Digital Pigeon experienced a minor incident on October 26, 2018 affecting Oceania Transcoding Servers and South East Asia Transcoding Servers and 1 more component, lasting 1h 8m. The incident has been resolved; the full update timeline is below.
Affected components
Update timeline
- investigating Oct 26, 2018, 10:26 PM UTC
We are investing reports that its taking longer than usual for previews to appear.

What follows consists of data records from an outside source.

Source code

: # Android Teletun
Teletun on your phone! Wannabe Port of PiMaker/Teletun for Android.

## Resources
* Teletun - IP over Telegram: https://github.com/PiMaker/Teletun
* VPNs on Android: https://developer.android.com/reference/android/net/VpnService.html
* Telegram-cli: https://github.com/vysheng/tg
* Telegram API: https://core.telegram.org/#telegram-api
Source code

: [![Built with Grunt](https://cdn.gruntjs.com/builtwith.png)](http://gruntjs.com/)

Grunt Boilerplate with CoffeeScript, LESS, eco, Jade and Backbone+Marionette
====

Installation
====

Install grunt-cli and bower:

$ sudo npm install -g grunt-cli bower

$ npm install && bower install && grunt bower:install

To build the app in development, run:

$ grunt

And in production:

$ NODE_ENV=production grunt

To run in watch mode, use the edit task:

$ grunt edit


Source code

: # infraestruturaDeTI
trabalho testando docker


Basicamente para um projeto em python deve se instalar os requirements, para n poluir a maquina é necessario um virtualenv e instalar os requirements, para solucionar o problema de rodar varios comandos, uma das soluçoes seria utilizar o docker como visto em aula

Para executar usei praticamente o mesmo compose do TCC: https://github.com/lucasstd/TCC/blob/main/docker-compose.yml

- monitoring Oct 26, 2018, 10:44 PM UTC
It appears that there was an issue with the process that manages the workers in the transcoding cluster which caused it to stop raising alarms as the 'time on queue' grew. This in turn stopped it from adding workers to the cluster as needed which slowed down the preview process. We are continuing to investigate the issue with the management cluster to prevent this from happening again in the future, but for now a reboot of the cluster seems to have resolved the issue.
- resolved Oct 26, 2018, 11:34 PM UTC
This incident has been resolved, unfortunately our automated monitoring systems didn't alert us to this issue which meant it took longer than usual for an ops engineer to intervene. The automated monitoring system was configured to raise alarms when it detected long queue times but it was not configured to raise an alarm for missing queue stats (indicating that the process manager had stopped reporting). We've extended our monitoring alarms to alert us if this situation occurs again in the future. Our apologies for the inconvenience.